Overview
Does sustainability information actually change what people buy?
Fast fashion is the world's third-largest manufacturing industry, and its environmental and ethical cost is well-documented. As governments tighten regulations and brands publish sustainability reports, a critical question remains: does showing consumers sustainability information actually change their purchase intentions?
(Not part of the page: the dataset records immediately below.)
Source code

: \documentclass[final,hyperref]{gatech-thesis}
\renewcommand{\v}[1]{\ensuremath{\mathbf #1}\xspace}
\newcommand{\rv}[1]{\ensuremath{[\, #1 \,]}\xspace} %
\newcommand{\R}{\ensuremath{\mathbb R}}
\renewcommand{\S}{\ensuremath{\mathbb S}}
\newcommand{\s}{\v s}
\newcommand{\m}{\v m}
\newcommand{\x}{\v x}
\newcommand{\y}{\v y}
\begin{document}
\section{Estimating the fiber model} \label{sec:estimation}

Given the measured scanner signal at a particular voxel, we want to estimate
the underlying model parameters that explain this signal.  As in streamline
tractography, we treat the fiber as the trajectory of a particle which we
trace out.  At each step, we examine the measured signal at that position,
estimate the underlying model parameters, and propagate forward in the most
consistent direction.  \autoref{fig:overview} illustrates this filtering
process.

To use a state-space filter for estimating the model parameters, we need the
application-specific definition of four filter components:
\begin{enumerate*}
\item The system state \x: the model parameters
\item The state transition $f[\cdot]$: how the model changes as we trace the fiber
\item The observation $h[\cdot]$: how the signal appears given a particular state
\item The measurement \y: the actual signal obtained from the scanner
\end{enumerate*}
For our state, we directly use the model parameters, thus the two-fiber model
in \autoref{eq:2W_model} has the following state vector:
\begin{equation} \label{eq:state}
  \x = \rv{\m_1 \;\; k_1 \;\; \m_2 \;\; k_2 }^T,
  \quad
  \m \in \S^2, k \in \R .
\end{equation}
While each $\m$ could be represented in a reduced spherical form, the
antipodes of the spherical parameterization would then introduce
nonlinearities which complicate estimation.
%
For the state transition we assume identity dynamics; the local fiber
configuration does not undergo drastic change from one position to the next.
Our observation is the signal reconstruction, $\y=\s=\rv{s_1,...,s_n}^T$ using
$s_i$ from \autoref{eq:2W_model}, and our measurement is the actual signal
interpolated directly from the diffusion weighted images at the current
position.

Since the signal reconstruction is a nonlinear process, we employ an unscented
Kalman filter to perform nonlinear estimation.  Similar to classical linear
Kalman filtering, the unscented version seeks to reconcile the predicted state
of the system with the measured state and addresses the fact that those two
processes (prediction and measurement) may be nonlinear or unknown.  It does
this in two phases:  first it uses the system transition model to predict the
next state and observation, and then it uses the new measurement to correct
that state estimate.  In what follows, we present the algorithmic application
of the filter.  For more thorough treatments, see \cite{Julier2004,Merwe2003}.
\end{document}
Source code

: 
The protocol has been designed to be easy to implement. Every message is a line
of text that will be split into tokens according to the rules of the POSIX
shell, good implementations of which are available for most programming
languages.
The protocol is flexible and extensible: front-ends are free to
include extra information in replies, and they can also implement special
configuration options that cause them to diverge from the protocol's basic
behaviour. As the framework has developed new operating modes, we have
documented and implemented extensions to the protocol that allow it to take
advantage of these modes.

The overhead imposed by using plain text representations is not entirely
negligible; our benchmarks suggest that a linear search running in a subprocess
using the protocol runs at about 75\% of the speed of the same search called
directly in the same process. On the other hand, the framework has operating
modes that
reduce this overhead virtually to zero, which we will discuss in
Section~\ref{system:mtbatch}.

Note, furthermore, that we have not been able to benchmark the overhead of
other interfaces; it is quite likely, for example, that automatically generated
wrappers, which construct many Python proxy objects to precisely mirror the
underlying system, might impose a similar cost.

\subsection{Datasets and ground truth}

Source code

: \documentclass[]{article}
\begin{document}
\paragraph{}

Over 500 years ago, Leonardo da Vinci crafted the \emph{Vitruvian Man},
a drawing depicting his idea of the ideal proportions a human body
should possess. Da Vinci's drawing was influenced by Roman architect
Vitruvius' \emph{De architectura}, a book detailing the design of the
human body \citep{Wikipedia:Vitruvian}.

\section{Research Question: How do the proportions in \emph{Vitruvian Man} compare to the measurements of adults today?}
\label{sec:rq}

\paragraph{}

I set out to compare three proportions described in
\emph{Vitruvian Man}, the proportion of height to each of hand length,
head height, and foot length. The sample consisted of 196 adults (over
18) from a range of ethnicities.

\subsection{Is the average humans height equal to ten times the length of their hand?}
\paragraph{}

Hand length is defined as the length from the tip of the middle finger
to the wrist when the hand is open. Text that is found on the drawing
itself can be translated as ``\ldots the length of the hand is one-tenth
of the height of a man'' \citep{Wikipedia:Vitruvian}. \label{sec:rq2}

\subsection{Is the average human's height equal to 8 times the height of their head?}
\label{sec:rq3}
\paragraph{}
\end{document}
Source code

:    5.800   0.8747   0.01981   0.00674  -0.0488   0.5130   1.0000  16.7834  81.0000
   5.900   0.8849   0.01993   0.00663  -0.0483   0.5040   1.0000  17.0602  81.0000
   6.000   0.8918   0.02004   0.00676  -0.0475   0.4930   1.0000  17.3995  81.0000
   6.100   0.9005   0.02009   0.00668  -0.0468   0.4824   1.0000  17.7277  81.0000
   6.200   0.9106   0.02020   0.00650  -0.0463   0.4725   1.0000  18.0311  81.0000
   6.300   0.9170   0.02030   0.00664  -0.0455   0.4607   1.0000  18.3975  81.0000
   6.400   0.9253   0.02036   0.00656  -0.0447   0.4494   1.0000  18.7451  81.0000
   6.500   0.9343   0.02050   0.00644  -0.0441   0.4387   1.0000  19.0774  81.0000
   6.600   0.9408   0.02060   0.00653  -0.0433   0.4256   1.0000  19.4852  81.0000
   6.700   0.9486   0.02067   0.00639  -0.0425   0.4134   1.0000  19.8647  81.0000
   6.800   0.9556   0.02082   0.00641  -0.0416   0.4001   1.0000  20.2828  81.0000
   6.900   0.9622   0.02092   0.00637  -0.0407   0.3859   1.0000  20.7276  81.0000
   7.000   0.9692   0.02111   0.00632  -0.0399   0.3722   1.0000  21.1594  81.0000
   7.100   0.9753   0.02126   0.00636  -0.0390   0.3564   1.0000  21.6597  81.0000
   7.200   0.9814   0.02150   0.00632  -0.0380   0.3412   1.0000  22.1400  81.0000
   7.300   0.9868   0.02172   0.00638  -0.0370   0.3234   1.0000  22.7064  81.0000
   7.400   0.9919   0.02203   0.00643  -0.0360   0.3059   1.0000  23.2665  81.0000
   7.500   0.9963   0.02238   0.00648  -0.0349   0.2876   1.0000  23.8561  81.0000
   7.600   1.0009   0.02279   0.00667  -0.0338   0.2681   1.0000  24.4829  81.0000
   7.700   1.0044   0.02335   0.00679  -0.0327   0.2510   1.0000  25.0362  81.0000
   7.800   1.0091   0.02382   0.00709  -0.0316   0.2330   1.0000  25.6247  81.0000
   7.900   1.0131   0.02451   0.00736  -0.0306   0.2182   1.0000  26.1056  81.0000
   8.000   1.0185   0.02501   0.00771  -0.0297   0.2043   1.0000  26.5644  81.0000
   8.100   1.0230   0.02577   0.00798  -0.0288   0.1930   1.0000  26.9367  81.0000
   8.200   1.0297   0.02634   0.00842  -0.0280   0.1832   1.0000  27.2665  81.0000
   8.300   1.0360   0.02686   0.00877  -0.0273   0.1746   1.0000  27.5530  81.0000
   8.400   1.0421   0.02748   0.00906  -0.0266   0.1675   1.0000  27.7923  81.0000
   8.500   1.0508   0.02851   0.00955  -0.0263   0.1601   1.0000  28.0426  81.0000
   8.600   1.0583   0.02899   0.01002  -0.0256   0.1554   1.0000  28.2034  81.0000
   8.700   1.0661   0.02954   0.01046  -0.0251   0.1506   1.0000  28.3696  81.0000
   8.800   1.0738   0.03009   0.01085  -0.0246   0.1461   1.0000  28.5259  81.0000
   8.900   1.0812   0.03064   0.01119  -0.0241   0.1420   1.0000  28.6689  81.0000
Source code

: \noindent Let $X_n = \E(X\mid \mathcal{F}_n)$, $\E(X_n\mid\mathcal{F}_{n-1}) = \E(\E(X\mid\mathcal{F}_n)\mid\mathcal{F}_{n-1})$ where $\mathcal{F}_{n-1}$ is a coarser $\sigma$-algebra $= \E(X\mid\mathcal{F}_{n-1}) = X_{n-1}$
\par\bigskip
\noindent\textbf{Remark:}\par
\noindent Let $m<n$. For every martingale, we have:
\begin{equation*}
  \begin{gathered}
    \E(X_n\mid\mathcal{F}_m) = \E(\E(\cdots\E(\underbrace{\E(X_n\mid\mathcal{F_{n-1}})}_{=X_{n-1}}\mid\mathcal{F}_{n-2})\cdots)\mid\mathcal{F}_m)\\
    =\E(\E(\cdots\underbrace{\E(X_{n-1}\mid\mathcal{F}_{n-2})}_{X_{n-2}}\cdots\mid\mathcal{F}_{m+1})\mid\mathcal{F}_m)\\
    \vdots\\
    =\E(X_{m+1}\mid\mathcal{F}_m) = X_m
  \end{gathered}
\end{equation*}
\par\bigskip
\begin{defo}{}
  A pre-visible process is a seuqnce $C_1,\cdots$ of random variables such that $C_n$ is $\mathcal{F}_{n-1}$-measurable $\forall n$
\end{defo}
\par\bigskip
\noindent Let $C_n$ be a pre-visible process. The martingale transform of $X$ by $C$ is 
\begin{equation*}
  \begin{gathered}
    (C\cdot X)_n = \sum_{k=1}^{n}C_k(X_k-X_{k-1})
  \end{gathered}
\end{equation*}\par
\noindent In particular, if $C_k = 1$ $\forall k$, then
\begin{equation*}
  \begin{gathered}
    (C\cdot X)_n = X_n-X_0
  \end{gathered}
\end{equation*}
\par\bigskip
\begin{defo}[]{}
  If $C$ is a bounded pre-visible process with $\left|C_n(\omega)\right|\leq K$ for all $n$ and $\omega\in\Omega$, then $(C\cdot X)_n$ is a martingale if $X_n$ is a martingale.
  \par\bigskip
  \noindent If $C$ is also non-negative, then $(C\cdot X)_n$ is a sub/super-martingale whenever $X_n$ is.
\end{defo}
This dissertation used an experimental research design with UK university students to find out.
2 groups
Experimental groups split between basic and sustainability product information
6 variables
Interaction effects analysed: design, quality, brand, age, gender, major
1 finding
Sustainability information significantly lifts purchase intentions in fast fashion
What I Did
An experimental design testing real consumer behaviour
- Research design: Designed a two-group experimental study showing one cohort of UK university students a fast fashion product with basic information, and the other with added sustainability information.
- Literature review: Built a structured review of the fast fashion industry, sustainability information disclosure, and consumer purchase intention theory to frame the research hypotheses.
- Hypothesis testing: Tested interaction effects across product design, perceived quality, brand, age, gender, and academic major to identify which consumer segments respond most strongly to sustainability messaging.
- Findings synthesis: Identified that sustainability information has the strongest lift for low-to-medium quality products, mediocre brands, and for female business students aged 22 to 24, with implications for the intention-behaviour gap in fashion consumption.
Key Takeaway
Sustainability information is not just a tick-box exercise. It has real, measurable influence on purchase intentions, especially when consumers are uncertain about a product's quality or brand reputation. The challenge for the industry is the intention-behaviour gap: strong purchase intentions do not always translate into actual purchases. This research argues that fast fashion brands need to be more transparent about their sustainability initiatives, and that governments need to enforce stricter standards to make those signals trustworthy.